Снова появился Тодос, все такой же прямой, с палкой. Только палка в его руке подскакивала, словно клевала что-то. Наконец заговорил церковный староста — мягким, едва не елейным голосом:
— Мартоха, иди-ка в хату, гости пришли.
Тодосиха, казалось, не слышала — наседала на Бахурку, лезла, и рот ее был черен от злости.
— А вспомни, сколько вас было у батька, голые всегда ходили, не могли собрать ни на сорочку, ни на юбку!..
Бахурка ни слова не сказала. Стояла побледневшая, растерянная, только морщинки под глазами вздрагивали. Прошептала:
— Я ведь только землемера хотела позвать.
— Мартоха! Ну, иди же! — снова крикнул Тодос. — Гости ждут!
Мартоха, верно, еще бы ругалась, но нужно было бежать от греха: знала, что гостей никаких нет, что хитрит Тодос, чтобы не выставлять себя на посмешище. Пошла. На полдороге стала, перекрестилась:
— Придет пора — ты еще будешь грызть эту землю, Ганка. Будешь ее грызть, будешь землею запивать и землею дышать.
«Говори, говори, — думала Ганка. — Только от своего огорода и борозды не дам, и полборозды не подарю. Потому что и вправду я землю ем, землею запиваю да еще землею и дышу».
Тодос с Мартохой двинулись к сеням — и провалились. Больше не выходил никто. А Ганка перекопала межу и под шнурок протоптала там, где она и была когда-то. Натесала колышков, позабивала обухом. И колючек наносила, выложила вдоль. Пусть теперь попробует посягнуть, пусть…

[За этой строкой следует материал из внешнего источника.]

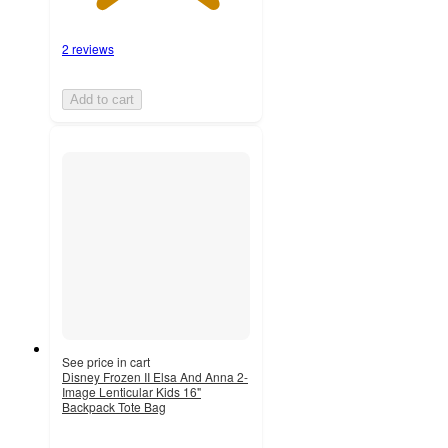
2 reviews
Add to cart
See price in cart
Disney Frozen II Elsa And Anna 2-
Image Lenticular Kids 16"
Backpack Tote Bag
5
out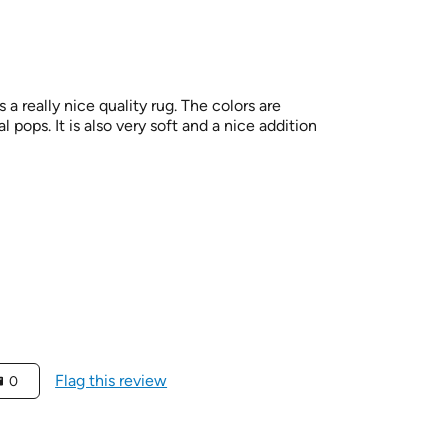
is a really nice quality rug. The colors are
pops. It is also very soft and a nice addition
Flag this review
0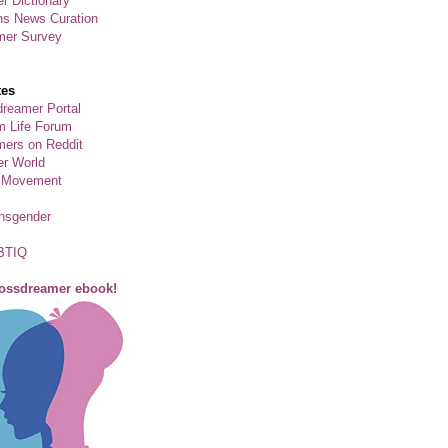
r Dictionary
ns News Curation
mer Survey
tes
reamer Portal
m Life Forum
ers on Reddit
er World
 Movement
ansgender
BTIQ
rossdreamer ebook!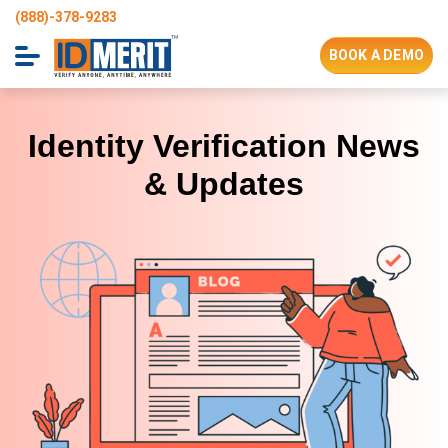
(888)-378-9283
BOOK A DEMO
IDMERIT’s
Blog
Identity Verification News
& Updates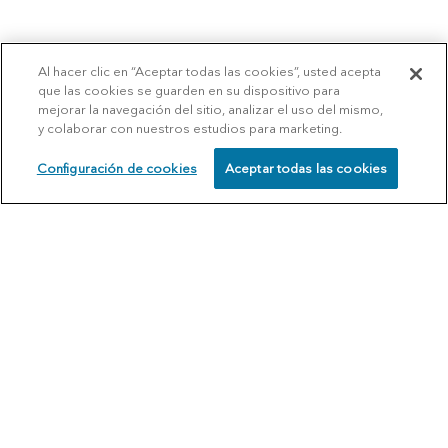
Al hacer clic en “Aceptar todas las cookies”, usted acepta
que las cookies se guarden en su dispositivo para
mejorar la navegación del sitio, analizar el uso del mismo,
y colaborar con nuestros estudios para marketing.
Configuración de cookies
Aceptar todas las cookies
SCHEDULE
CALL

Саня вскакивала среди ночи. Садилась на печи и начинала плакать. Вначале тихонько, словно вздыхала сквозь слезы, потом плач ее переходил в рыдания, громкие и неутешные. Слезы катились по лицу, она не вытирала их, только дрыгала и сучила ножками, будто хотела стряхнуть что-то невидимое. Ганка прижимала ребенка к груди, гладила, что-то шептала на ухо, но Саня плакала и плакала.
— Доченька, ну что с тобой?
Саня не отвечала. При свете коптилки взгляд ее казался совсем бессмысленным.
— Может, у тебя в груди болит, а?
Саня отрицательно качала головой.
— Может, головка? Или руки? Ноги? Ну, скажи, что с тобой?
Саня все качала головой: мол, ничего не болит. Потом вставала, поднимала руки, словно хотела лезть на стену. Ганка обнимала ее, но Саня выскальзывала, бросалась в угол, ощупывала стены, глядя в потолок.
— Может, она голодная? — подсказывал Иван. Они с Толиком уже проснулись и, светя глубокими испуганными глазами, прислушивались к ее плачу.